### CONSIGNE
Recopiez à l'identique le passage des lignes ci-dessous qui va de la ligne contenant "Document page, 1241x1754 pixels." jusqu'à celle contenant "text_box OVERTIME You", ces deux lignes comprises.

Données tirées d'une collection
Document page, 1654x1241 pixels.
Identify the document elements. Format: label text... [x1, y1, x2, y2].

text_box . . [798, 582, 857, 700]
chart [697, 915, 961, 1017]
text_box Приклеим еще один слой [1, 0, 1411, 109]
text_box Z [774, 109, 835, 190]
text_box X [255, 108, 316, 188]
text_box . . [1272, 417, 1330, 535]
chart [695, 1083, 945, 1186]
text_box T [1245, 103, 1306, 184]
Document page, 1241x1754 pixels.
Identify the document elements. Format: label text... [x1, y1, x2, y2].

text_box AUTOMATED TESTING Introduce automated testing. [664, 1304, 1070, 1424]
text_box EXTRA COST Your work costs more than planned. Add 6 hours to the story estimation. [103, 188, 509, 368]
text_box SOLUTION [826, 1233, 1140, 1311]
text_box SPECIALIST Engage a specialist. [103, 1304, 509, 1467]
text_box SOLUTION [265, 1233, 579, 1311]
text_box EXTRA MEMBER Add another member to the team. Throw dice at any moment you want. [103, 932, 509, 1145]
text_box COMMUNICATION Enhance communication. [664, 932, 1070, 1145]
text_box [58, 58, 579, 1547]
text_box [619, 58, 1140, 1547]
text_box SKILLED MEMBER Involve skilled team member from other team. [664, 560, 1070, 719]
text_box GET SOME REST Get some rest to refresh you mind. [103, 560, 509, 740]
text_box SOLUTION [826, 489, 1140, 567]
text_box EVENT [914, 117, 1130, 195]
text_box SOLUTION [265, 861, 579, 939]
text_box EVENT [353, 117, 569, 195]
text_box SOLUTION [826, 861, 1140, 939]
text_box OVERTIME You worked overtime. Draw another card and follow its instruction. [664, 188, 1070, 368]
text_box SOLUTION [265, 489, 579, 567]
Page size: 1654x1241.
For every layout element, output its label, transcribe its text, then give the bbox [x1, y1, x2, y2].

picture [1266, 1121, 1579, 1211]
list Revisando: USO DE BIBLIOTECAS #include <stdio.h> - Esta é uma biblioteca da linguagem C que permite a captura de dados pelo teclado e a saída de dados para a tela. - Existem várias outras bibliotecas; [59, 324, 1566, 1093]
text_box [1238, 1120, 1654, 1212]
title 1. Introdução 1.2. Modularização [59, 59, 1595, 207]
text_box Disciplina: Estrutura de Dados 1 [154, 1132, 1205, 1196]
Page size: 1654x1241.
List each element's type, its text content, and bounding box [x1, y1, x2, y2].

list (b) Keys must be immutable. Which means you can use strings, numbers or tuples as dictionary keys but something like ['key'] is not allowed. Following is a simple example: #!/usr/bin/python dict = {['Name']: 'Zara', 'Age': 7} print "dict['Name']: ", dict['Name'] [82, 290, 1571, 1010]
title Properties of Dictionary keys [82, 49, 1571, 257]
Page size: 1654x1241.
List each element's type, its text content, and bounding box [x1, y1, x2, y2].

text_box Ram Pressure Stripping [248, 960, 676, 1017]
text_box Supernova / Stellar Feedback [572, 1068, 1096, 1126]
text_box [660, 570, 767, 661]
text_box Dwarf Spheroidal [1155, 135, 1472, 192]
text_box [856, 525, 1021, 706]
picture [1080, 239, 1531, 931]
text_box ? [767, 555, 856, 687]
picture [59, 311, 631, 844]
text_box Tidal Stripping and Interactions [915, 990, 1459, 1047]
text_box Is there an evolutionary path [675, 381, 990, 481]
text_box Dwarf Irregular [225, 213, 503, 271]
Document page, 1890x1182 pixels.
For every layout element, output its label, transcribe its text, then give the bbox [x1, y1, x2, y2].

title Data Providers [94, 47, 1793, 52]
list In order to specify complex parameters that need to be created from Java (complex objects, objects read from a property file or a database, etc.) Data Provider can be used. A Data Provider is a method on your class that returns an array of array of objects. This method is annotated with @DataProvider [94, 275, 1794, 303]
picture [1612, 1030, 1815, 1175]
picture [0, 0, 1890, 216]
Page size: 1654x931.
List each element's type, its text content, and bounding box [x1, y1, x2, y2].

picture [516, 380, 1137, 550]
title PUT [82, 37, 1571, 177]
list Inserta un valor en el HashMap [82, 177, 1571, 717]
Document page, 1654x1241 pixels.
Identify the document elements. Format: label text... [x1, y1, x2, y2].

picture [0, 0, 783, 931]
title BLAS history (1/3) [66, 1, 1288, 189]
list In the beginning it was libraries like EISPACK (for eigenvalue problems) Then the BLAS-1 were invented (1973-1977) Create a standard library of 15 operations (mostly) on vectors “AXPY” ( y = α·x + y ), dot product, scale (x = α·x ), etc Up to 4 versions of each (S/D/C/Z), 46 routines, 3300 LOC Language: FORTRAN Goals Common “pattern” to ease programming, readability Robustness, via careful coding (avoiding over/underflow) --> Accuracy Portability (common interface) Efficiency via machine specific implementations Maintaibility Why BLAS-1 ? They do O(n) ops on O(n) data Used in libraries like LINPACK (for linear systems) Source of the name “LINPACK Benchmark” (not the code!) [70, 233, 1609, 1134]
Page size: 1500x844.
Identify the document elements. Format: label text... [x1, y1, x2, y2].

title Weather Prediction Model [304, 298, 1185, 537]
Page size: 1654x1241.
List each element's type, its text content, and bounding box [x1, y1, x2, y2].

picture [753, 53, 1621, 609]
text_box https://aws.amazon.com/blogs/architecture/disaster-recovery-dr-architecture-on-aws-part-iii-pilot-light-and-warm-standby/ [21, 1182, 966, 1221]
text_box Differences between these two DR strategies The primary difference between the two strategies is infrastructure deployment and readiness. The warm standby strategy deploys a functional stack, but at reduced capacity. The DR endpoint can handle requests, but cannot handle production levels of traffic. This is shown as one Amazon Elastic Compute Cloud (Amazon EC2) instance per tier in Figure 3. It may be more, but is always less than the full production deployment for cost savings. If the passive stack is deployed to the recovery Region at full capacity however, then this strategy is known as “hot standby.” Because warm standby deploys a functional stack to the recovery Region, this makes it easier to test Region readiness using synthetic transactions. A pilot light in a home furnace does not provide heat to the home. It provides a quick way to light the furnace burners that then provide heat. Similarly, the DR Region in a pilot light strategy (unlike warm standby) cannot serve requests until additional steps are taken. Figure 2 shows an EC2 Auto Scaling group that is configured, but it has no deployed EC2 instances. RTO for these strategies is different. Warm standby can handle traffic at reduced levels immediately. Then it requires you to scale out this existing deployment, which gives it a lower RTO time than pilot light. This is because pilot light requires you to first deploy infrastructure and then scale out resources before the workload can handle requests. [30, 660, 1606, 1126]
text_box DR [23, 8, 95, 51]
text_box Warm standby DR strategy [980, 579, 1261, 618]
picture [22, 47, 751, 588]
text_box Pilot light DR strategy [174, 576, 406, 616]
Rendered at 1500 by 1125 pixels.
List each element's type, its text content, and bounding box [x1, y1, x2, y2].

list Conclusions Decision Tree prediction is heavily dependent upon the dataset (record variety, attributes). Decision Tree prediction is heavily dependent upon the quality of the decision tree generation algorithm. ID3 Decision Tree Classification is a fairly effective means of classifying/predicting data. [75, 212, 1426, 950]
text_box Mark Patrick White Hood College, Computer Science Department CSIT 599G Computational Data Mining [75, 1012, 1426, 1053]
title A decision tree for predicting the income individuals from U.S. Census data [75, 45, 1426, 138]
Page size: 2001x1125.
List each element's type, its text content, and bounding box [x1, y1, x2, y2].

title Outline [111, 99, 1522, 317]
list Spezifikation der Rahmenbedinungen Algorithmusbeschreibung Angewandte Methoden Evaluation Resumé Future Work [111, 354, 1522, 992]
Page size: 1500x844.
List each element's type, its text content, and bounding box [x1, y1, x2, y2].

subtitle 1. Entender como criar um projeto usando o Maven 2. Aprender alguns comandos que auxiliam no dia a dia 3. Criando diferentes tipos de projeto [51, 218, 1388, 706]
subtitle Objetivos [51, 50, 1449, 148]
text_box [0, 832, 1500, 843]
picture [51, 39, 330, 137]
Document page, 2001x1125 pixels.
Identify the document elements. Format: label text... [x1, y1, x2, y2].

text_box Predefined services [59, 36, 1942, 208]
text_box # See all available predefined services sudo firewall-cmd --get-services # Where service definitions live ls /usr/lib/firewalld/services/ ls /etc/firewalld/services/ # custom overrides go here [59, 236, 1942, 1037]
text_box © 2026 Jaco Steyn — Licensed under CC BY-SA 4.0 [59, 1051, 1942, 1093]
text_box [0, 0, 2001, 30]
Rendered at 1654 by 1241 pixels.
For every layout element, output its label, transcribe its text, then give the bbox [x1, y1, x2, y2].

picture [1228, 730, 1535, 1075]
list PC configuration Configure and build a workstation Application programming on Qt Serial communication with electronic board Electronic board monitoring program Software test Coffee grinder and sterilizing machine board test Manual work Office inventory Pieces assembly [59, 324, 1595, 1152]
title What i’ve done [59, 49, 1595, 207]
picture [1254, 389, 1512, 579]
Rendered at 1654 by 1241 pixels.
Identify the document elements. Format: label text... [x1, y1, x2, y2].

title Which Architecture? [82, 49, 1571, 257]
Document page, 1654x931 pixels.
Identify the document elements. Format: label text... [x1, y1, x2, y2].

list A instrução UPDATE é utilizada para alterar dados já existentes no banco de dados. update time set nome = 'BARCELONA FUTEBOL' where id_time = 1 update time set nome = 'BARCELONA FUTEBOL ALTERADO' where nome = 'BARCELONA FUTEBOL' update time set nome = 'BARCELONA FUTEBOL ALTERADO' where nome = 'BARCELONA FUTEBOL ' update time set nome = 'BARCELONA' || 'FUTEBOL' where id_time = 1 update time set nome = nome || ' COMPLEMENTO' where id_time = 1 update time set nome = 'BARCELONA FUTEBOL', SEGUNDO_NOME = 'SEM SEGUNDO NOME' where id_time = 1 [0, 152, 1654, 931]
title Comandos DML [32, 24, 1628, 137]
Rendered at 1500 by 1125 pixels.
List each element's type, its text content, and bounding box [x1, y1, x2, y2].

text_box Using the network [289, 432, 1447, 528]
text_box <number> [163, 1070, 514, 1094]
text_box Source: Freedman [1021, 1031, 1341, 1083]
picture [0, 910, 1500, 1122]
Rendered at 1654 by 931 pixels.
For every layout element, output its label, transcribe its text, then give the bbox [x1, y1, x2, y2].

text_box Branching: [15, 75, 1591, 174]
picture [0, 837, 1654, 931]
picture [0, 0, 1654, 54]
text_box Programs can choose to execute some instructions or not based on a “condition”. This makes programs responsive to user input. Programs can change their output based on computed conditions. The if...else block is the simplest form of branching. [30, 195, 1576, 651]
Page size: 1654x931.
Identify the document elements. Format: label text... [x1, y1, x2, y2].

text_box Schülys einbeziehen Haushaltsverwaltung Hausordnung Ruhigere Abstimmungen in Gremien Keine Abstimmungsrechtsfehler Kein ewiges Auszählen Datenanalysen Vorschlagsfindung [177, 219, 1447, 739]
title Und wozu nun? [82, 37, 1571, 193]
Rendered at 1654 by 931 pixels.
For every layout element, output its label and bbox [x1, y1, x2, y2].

### SOLUTION PROPOSÉE
Document page, 1241x1754 pixels.
Identify the document elements. Format: label text... [x1, y1, x2, y2].

text_box AUTOMATED TESTING Introduce automated testing. [664, 1304, 1070, 1424]
text_box EXTRA COST Your work costs more than planned. Add 6 hours to the story estimation. [103, 188, 509, 368]
text_box SOLUTION [826, 1233, 1140, 1311]
text_box SPECIALIST Engage a specialist. [103, 1304, 509, 1467]
text_box SOLUTION [265, 1233, 579, 1311]
text_box EXTRA MEMBER Add another member to the team. Throw dice at any moment you want. [103, 932, 509, 1145]
text_box COMMUNICATION Enhance communication. [664, 932, 1070, 1145]
text_box [58, 58, 579, 1547]
text_box [619, 58, 1140, 1547]
text_box SKILLED MEMBER Involve skilled team member from other team. [664, 560, 1070, 719]
text_box GET SOME REST Get some rest to refresh you mind. [103, 560, 509, 740]
text_box SOLUTION [826, 489, 1140, 567]
text_box EVENT [914, 117, 1130, 195]
text_box SOLUTION [265, 861, 579, 939]
text_box EVENT [353, 117, 569, 195]
text_box SOLUTION [826, 861, 1140, 939]
text_box OVERTIME You worked overtime. Draw another card and follow its instruction. [664, 188, 1070, 368]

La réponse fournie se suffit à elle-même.